Mitigating Privacy Risks With Consent Management Platforms
November 14, 2024
Mitigating Privacy Risks With Consent Management Platforms
Increasing privacy legislation imposes complex and sometimes conflicting compliance requirements on companies, especially those in ad tech. According to a Bloomberg Law article by Steven Roosa and Wenda Tang of Norton Rose Fulbright, consent management platforms (CMPs), essential for managing user opt-out (and opt-in) preferences, present specific challenges. CMPs are intended to ensure compliance but can fail, leading to inadvertent data sharing and heightened litigation and regulatory risks.
Some CMPs, particularly in the U.S., incorporate features aligned more with the EU’s ePrivacy Directive, categorizing cookies in ways not required by U.S. law.
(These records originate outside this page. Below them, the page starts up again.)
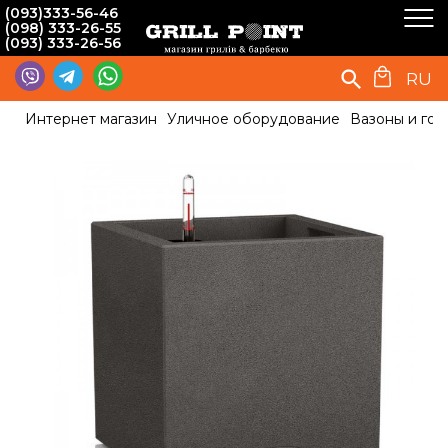
(093)333-56-46
(098) 333-26-55
(093) 333-26-56
RU
Интернет магазин
Уличное оборудование
Вазоны и гор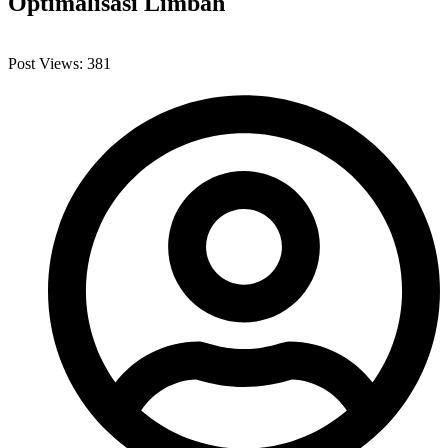
Optimalisasi Limbah
Post Views:
381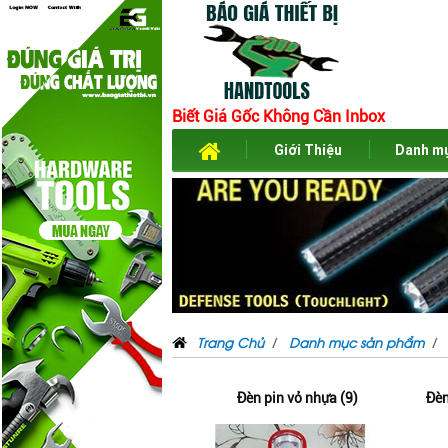
Biết Giá Gốc Không Cần Inbox
Giới Thiệu
Danh m
Trang Chủ
Danh mục sản phẩm
Đèn pin vỏ nhựa (9)
Đèn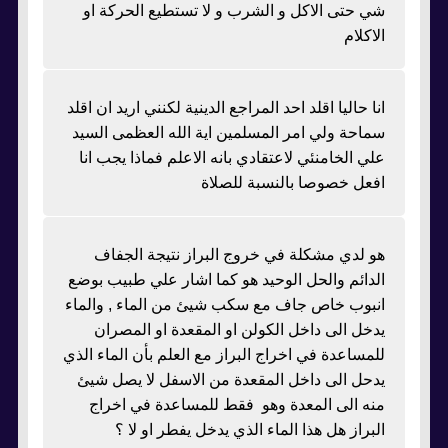
شي حتى الاكل و الشرب و لا تستطيع الحركة او
الاكلام
انا حاليا اقلد احد المراجع الدينية لكنني اريد ان اقلد
سماحة ولي امر المسلمين اية الله العظمى السيد
علي الخامنئي لاعتقادي بانه الاعلم فماذا يجب انا
افعل خصوصا بالنسبة للصلاة
هو لدي مشكلة في خروج البراز نتيجة الجفاف
الدائم والحل الوحيد هو كما اشار علي طبيب بوضع
انبوب خاص جاف مع سكب شيئ من الماء , والماء
يدخل الى داخل الكولن او المقعدة او المصران
للمساعدة في اخراج البراز مع العلم بأن الماء الذي
يدحل الى داخل المقعدة من الاسفل لا يصل شيئ
منه الى المعدة وهو فقط للمساعدة في اخراج
البراز هل هذا الماء الذي يدخل يفطر او لا ؟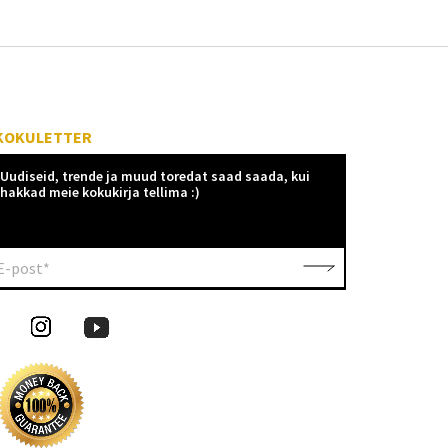
KOKULETTER
Uudiseid, trende ja muud toredat saad saada, kui
hakkad meie kokukirja tellima :)
E-post*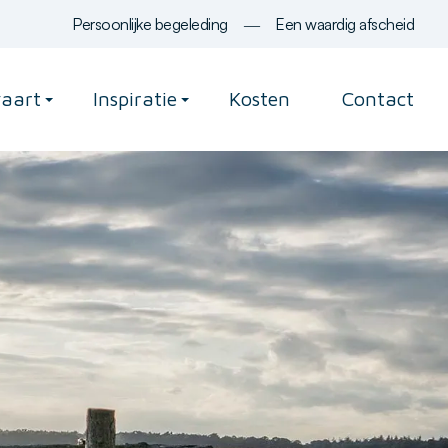
Persoonlijke begeleding
―
Een waardig afscheid
vaart
Inspiratie
Kosten
Contact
This can create unintended liabilities when these categories fail to work as expected, resulting in potential misrepresentation claims.
Roosa and Tang note that CMP failures are often rooted in the complex integration of third-party code on websites and apps, covering analytics, ads, payments, and more. CMPs operate in two modes: sending preference signals or restricting data transmission. However, ensuring CMPs function as intended is challenging in complex development environments, and failure can lead to unintended data sharing or missing opt-out signals.
Detecting these failures is difficult because they typically occur client-side—on users’ devices—outside a company’s direct oversight. This gap in visibility is a primary source of privacy litigation and regulatory risk. Complicating matters, companies may assume their CMP vendors are responsible for compliance, but vendors often disclaim this responsibility, leaving companies ultimately accountable.
To mitigate these risks, the authors suggest that companies implement client-side network traffic analysis, which observes actual data transmissions from a user’s perspective. Regulators and plaintiffs’ experts frequently use this approach to capture whether consent management platforms send the correct signals or properly restrict transmissions. Network traffic analysis offers a proactive way to detect CMP malfunctions, helping companies manage and reduce privacy-related litigation and regulatory risks.